Nous appuyons tout à fait l’idée de la refonte totale de la désert heure creuse, notamment portée par Jacques Picard. Il s’agir de sortir de la logique SNCF actuelle : la desserte heure creuse est construite simplement en enlevant des trains sur la trame heure pleine. Il s’agit donc de concevoir, alors que les sillons sont disponibles, de 5h à 7h, puis de 9h30 à 16h et enfin de 18h30 au dernier train (ce qui représente des usagers…), une trame avec des trains directes pour la vallée et des directes Paris Corbeil-Essonnes (ou mode ligne S).
Cette nouvelle desserte nécessite 3 ans, soit possibilité au SA 2024 au mieux.
P4 : retrouver en 2023 « des » trains directs pour les gares de la vallée et vers le sud : ce sont les améliorations de court terme qui ne nécessiteraient pas de refonte totale.
P5 : pérenniser les solutions de la branche Val d’Hyères, trains DICA et PICA. A cette occasion, nous pourrons interroger SNCF et RATP sur la non utilisation des 3 voies RER D disponibles à Châtelet pour faire retourner vers le sud un train au ¼ heure.
P6 : nouveaux objectifs et indicateurs pour l’opérateur : cela correspond à ce que nous disions en début de cette note au préambule n°4 sur la robustesse. Cela devra faire partie des questions du débat public.
P7 : Débat public : déjà répondu positivement dans le préambule
En conclusion : je voudrais vous dire que j’entends l’immense fatigue des usagers du RER D. Il appartient à la collectivité régionale d’élaborer des solutions opérationnelles pour y répondre.
Comme écologiste, je voudrais aussi partager avec vous une réflexion : le transport le plus économique et le plus écologique… c’est celui que nous n’avons pas à faire.

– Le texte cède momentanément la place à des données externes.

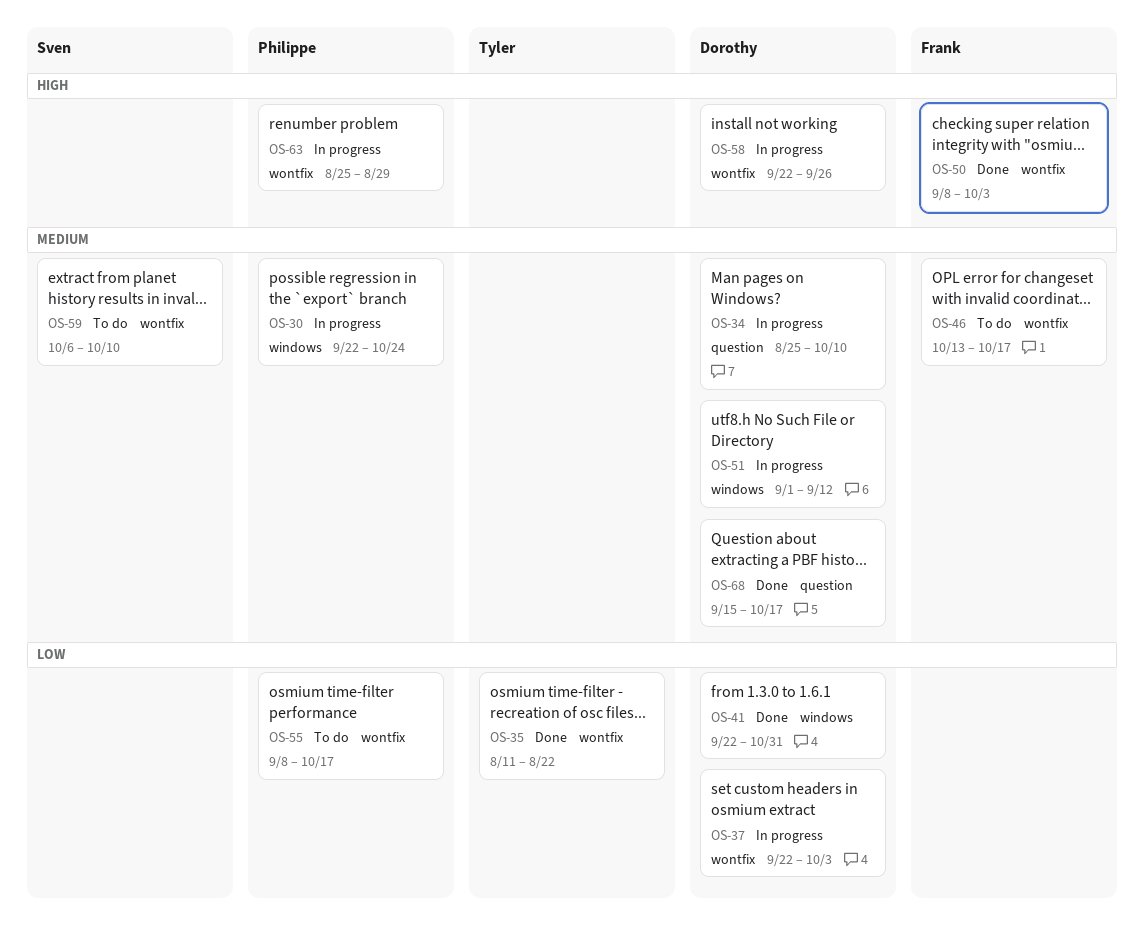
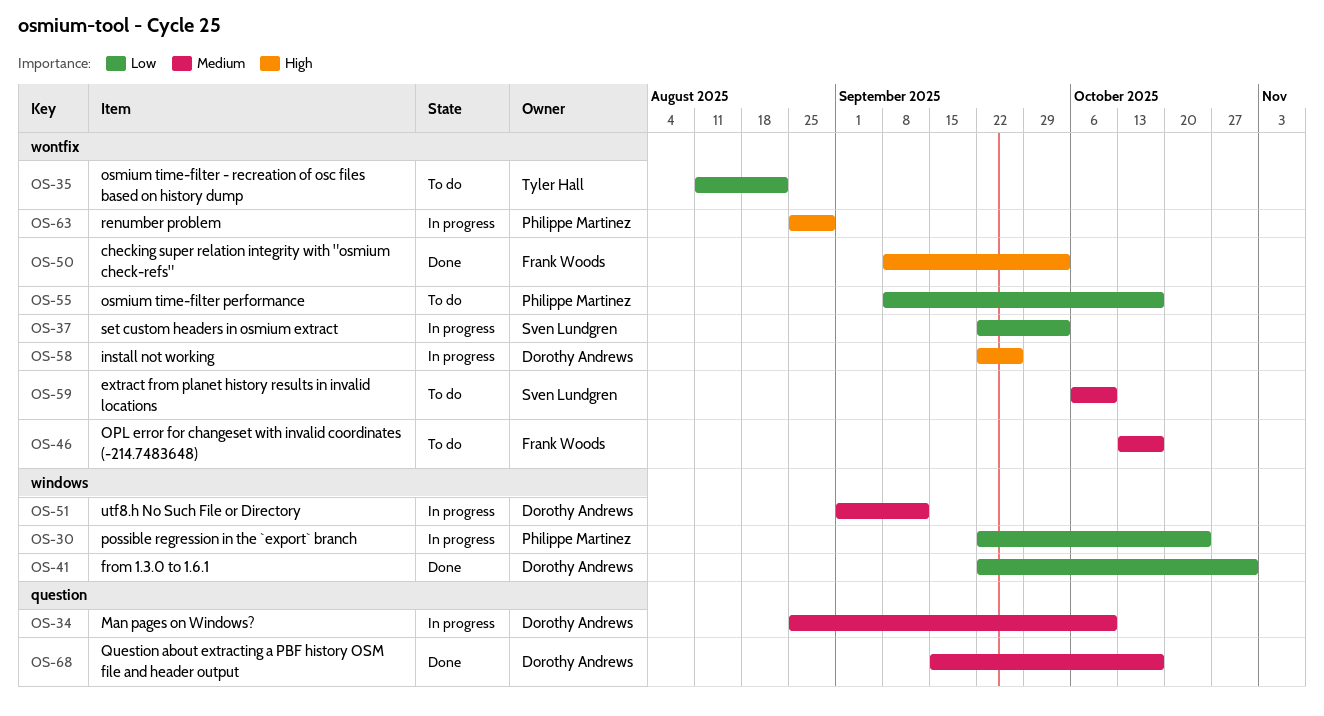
OS-30, priority: Medium -> Low
OS-35, status: Done -> To do
OS-37, owner: Dorothy Andrews -> Sven Lundgren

De ce point de vue, la grande couronne, à raison, se sent délaissée quant aux investissements qui pourraient générer un meilleur équilibre habitat emploi (vous en avez parlé dans votre forum). Il nous faut donc en même temps trouver de la capacité dans les TC mais aussi, et ce n’est pas la même temporalité, rééquilibrer notre région et son SDRIF.
Ajoutons que la mobilisation de crédits européens sur la transition écologique devrait permettre de densifier les infrastructures de TC en grande couronne et à leur maillage.